A land contract—also known as a contract for deed, an installment land contract, or a land sales contract—is an agreement between a buyer and seller for the sale and purchase of a specific piece of land. Land contracts may consist of undeveloped land or include both land and building structures located on the land.
Land contracts are often completed with seller financing in which the buyer pays the seller in monthly payments or installments that include an agreed interest rate and a lump sum balloon payment after a certain number of years. When the buyer has made the monthly payments for the required number of years, plus any balloon payment, the seller is required to transfer the title (evidence of ownership) to the buyer, as provided by the land contract.

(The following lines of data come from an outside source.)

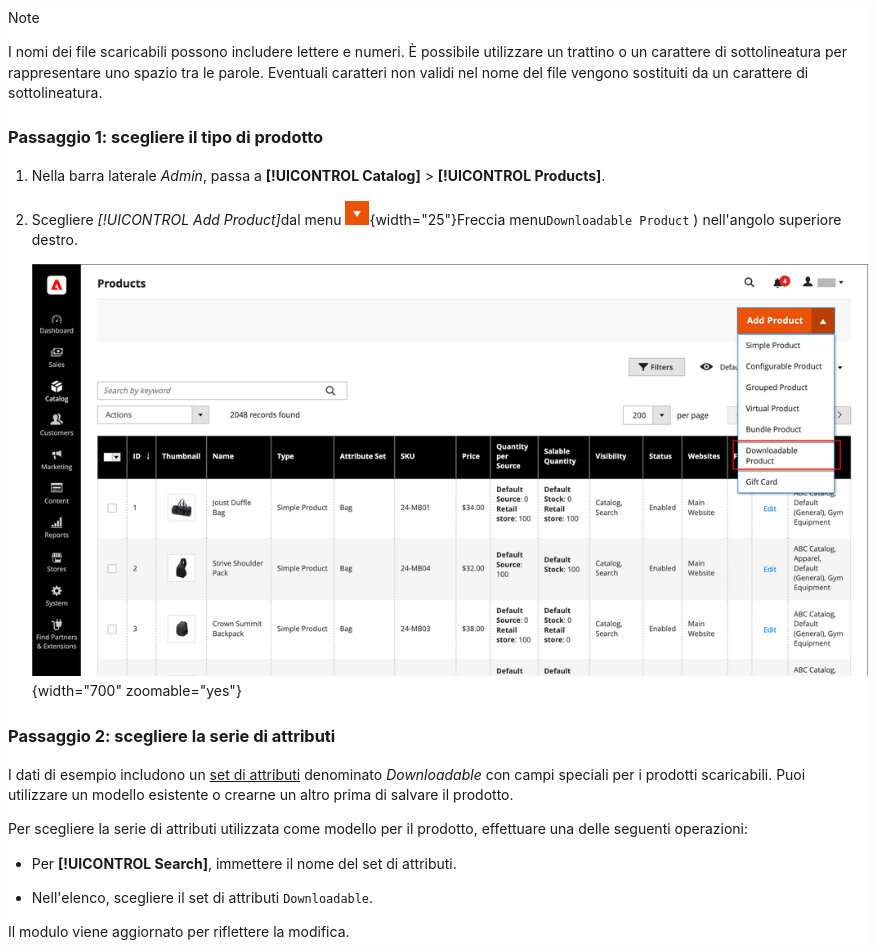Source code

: >[!NOTE]
>
>I nomi dei file scaricabili possono includere lettere e numeri. È possibile utilizzare un trattino o un carattere di sottolineatura per rappresentare uno spazio tra le parole. Eventuali caratteri non validi nel nome del file vengono sostituiti da un carattere di sottolineatura.

### Passaggio 1: scegliere il tipo di prodotto

1. Nella barra laterale _Admin_, passa a **[!UICONTROL Catalog]** > **[!UICONTROL Products]**.

1. Scegliere _[!UICONTROL Add Product]_&#x200B;dal menu ![&#x200B; ( &#x200B;](../assets/icon-menu-down-arrow-red.png){width="25"}Freccia menu`Downloadable Product` ) nell&#39;angolo superiore destro.

   ![Aggiungi prodotto scaricabile](./assets/product-add-downloadable.png){width="700" zoomable="yes"}

### Passaggio 2: scegliere la serie di attributi

I dati di esempio includono un [set di attributi](attribute-sets.md) denominato _Downloadable_ con campi speciali per i prodotti scaricabili. Puoi utilizzare un modello esistente o crearne un altro prima di salvare il prodotto.

Per scegliere la serie di attributi utilizzata come modello per il prodotto, effettuare una delle seguenti operazioni:

- Per **[!UICONTROL Search]**, immettere il nome del set di attributi.

- Nell&#39;elenco, scegliere il set di attributi `Downloadable`.

Il modulo viene aggiornato per riflettere la modifica.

Land contracts may also be financed by banks or other lenders—often with traditional deed of trust or mortgage agreements. Bank and other lender loans for undeveloped land will often be financed at a higher interest rate and for a shorter term (with a balloon payment) than a traditional home mortgage, for example.
When the balloon payment to the bank or lender comes due a builder or developer may get a takeout loan to replace the existing loan—with the expectation of securing better terms (interest rate, etc.) because the land will be developed (at least in part) and the loan will be better secured by the value of the development (building structures, etc.) on the land.
In Nebraska, a land contract is a legal agreement where the buyer agrees to purchase land from the seller through installment payments, often including a balloon payment at the end of the term. This type of contract is also known as a contract for deed. The seller retains the title to the land until the buyer completes all payments as stipulated in the contract, at which point the seller transfers the title to the buyer. These contracts can be seller-financed or financed through banks or other lenders. Financing for undeveloped land typically carries higher interest rates and shorter terms compared to traditional mortgages. If a bank or lender is involved, and a balloon payment is due, the borrower may seek a takeout loan to secure better financing terms, especially if the land has been developed, thereby increasing its value. Nebraska state statutes and federal laws regulate these transactions to ensure they are conducted fairly and legally, protecting both the buyer's and seller's interests.